Why Does 1000 == 1000 Return false While 100 == 100 Returns true in Java?

Running the following code demonstrates a surprising result:

Integer a = 1000, b = 1000;
System.out.println(a == b);
Integer c = 100, d = 100;
System.out.println(c == d);

The output is:

false
true

The == operator on object references checks whether the two references point to the exact same object. Therefore, two distinct Integer instances are unequal even if they hold the same numeric value.

Inside the JDK, the Integer class contains a private static inner class IntegerCache that pre‑creates and stores Integer objects for every value from -128 to 127. When Integer.valueOf(int i) is called, it returns the cached instance if i lies within that range; otherwise it creates a new object.

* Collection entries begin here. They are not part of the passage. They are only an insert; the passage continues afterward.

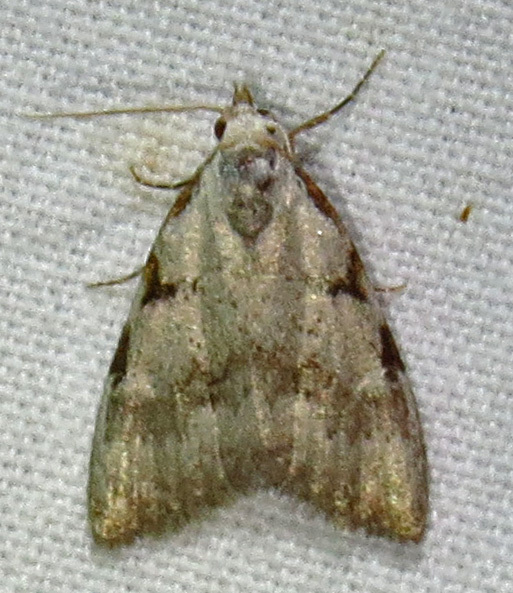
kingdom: Animalia
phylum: Arthropoda
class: Insecta
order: Lepidoptera
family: Nolidae
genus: Nola
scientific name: Nola triquetrana
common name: Three-spotted nola moth
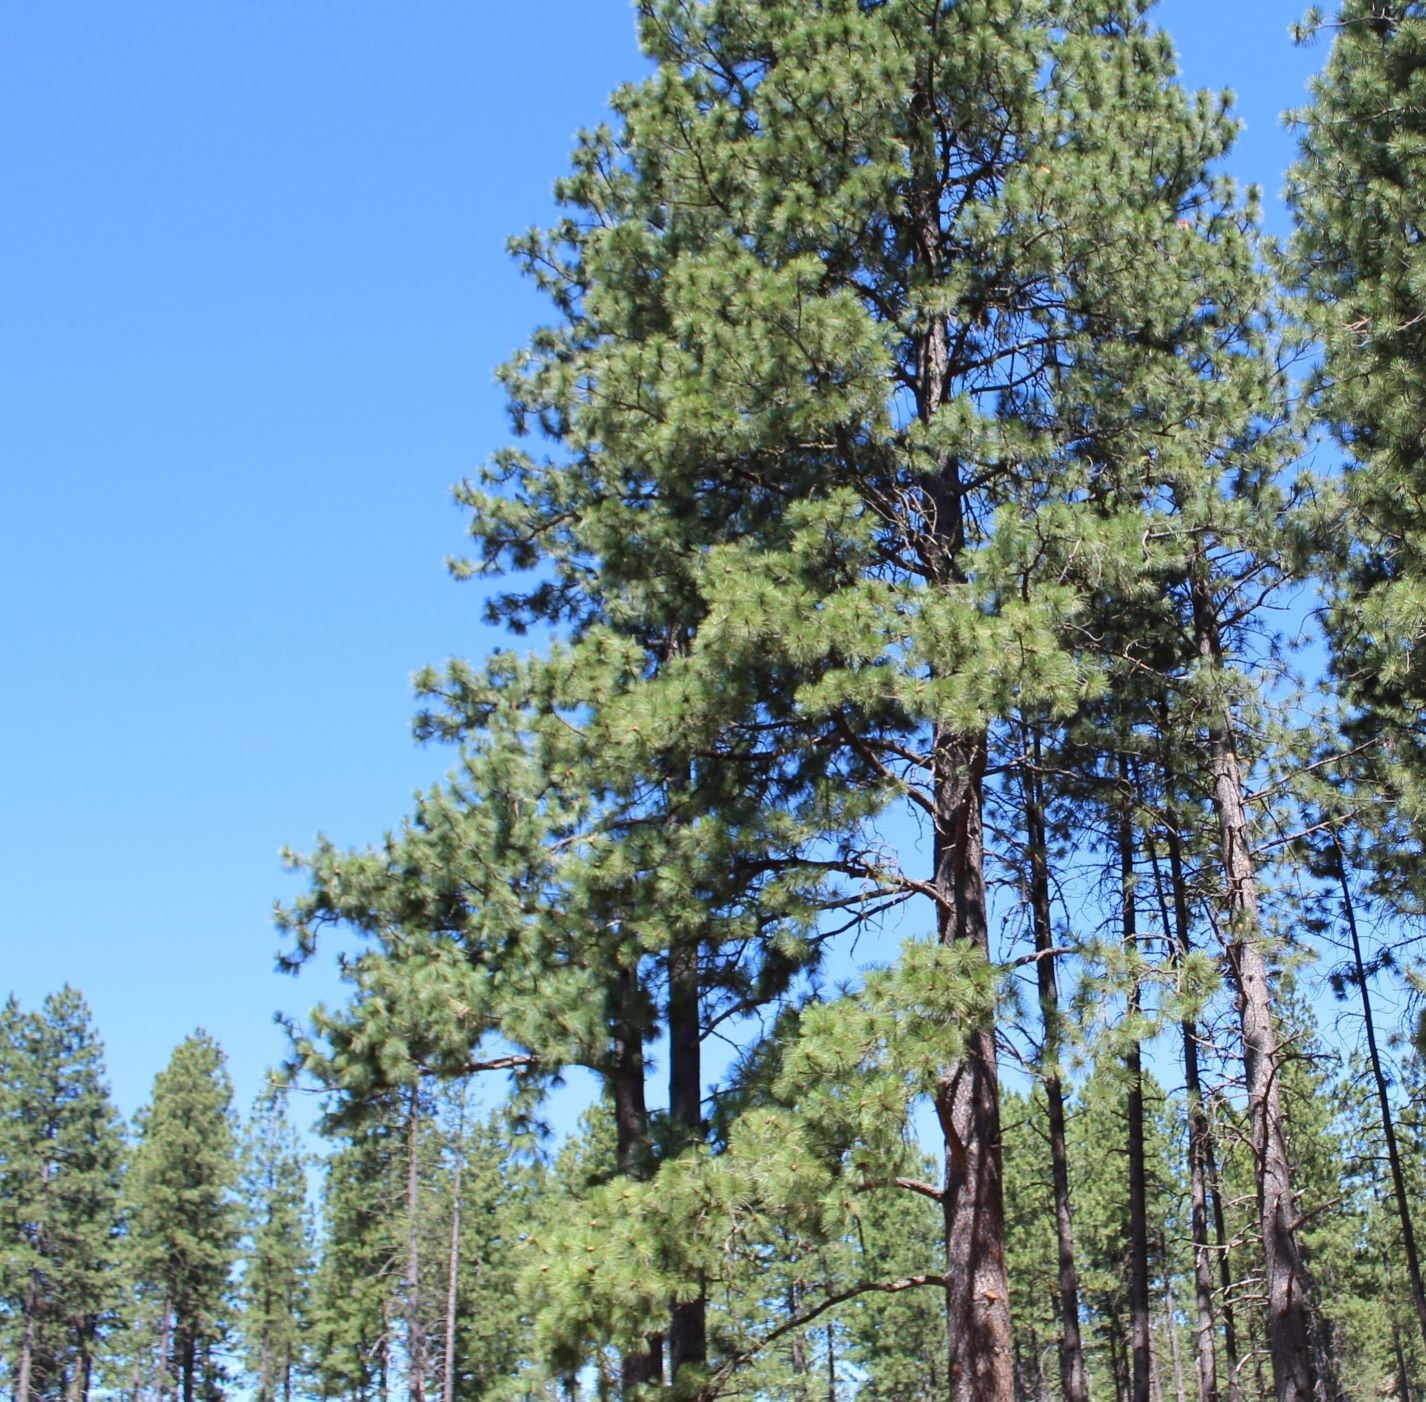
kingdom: Plantae
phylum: Tracheophyta
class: Pinopsida
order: Pinales
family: Pinaceae
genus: Pinus
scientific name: Pinus ponderosa
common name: Western yellow-pine
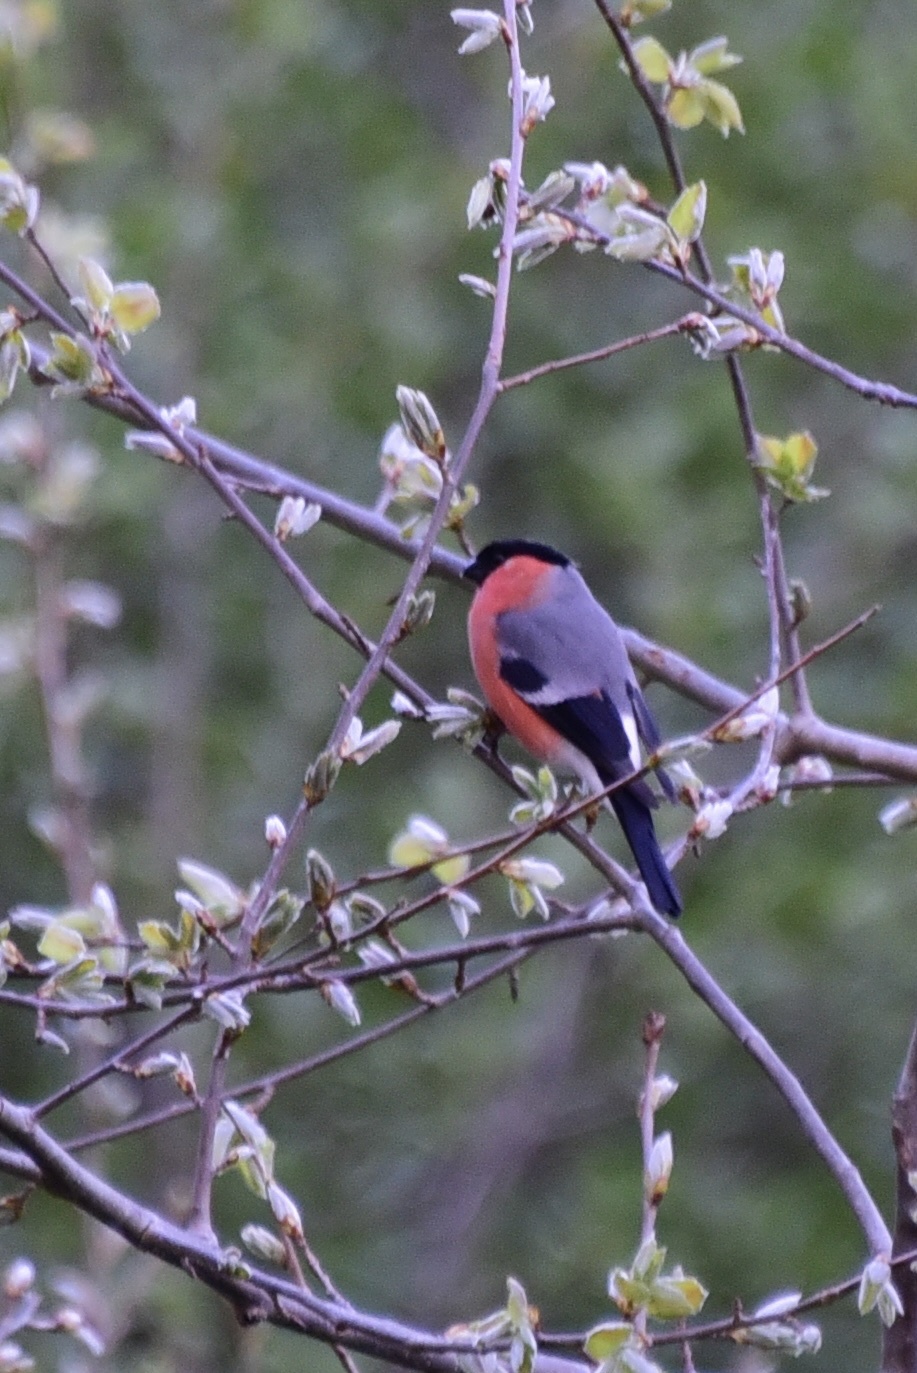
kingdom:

public static Integer valueOf(int i) {
    if (i >= IntegerCache.low && i <= IntegerCache.high)
        return IntegerCache.cache[i + (-IntegerCache.low)];
    return new Integer(i);
}

Consequently, the variables c and d both receive the same cached object for the value 100, so c == d evaluates to true. The variables a and b fall outside the cache range, each receiving a distinct object, making a == b evaluate to false.

The cache exists because small integers are used far more frequently than larger ones, and reusing the same object reduces memory allocation overhead.

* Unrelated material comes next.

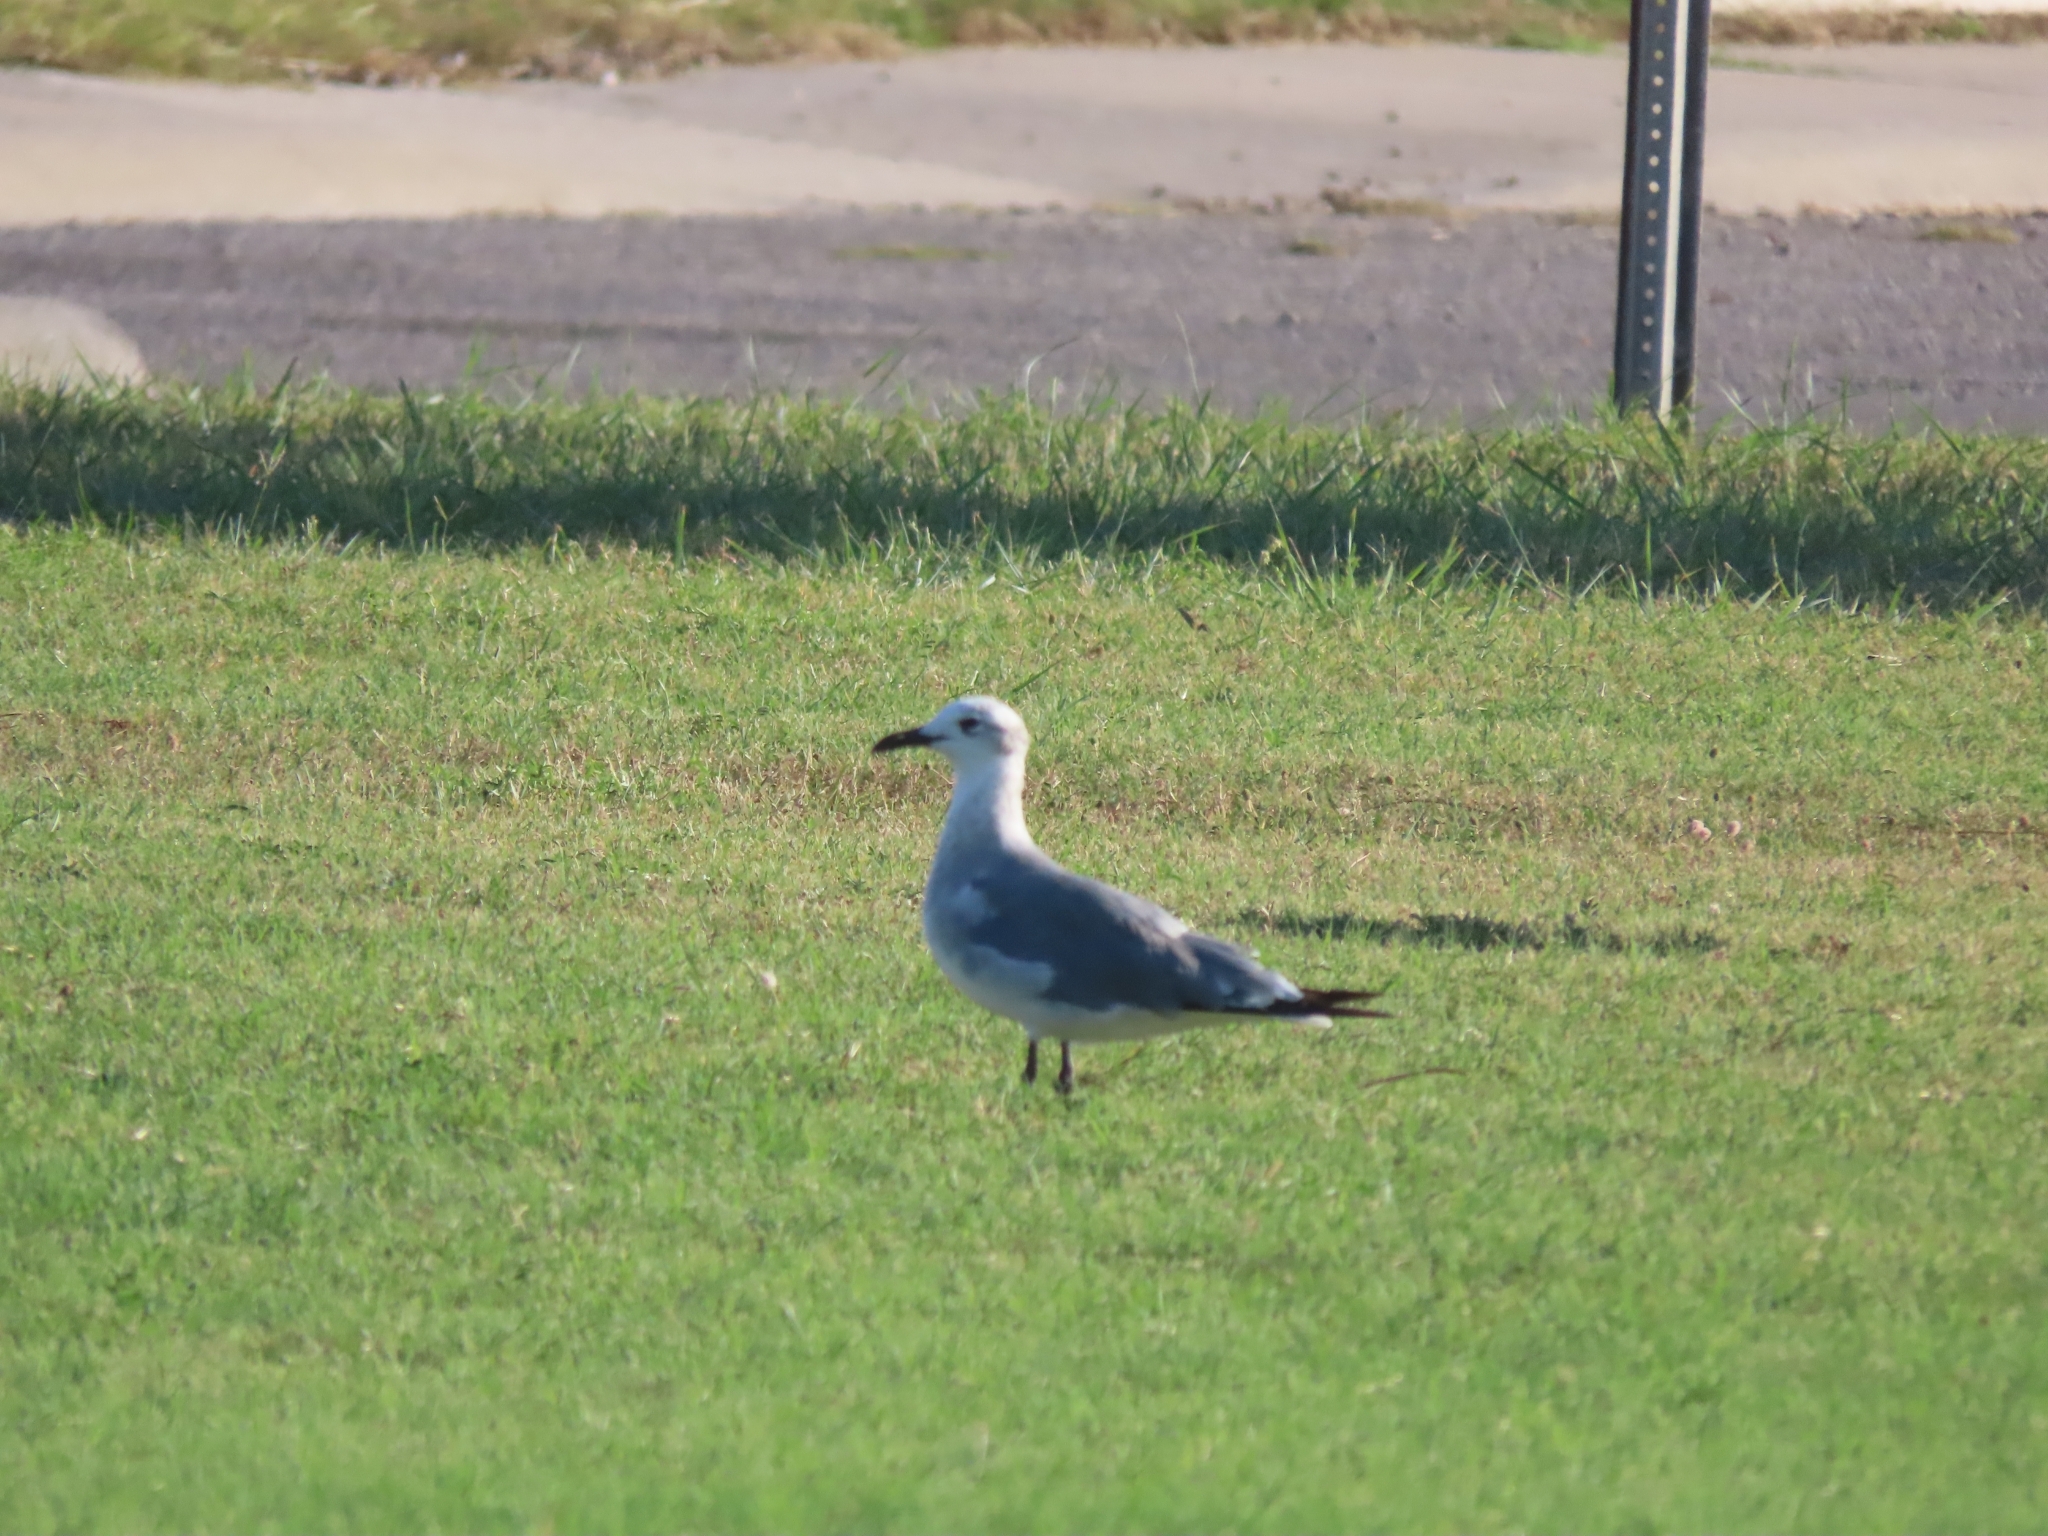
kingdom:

Using reflection you can bypass the cache and modify its internal array, which may lead to unexpected behavior:

Class cache = Integer.class.getDeclaredClasses()[0]; // IntegerCache class
Field myCache = cache.getDeclaredField("cache");
myCache.setAccessible(true);
Integer[] newCache = (Integer[]) myCache.get(cache);
newCache[132] = newCache[133]; // corrupt cache entry

The example then prints a simple arithmetic expression to show the program still runs, but the cache manipulation illustrates how reflection can misuse this optimization.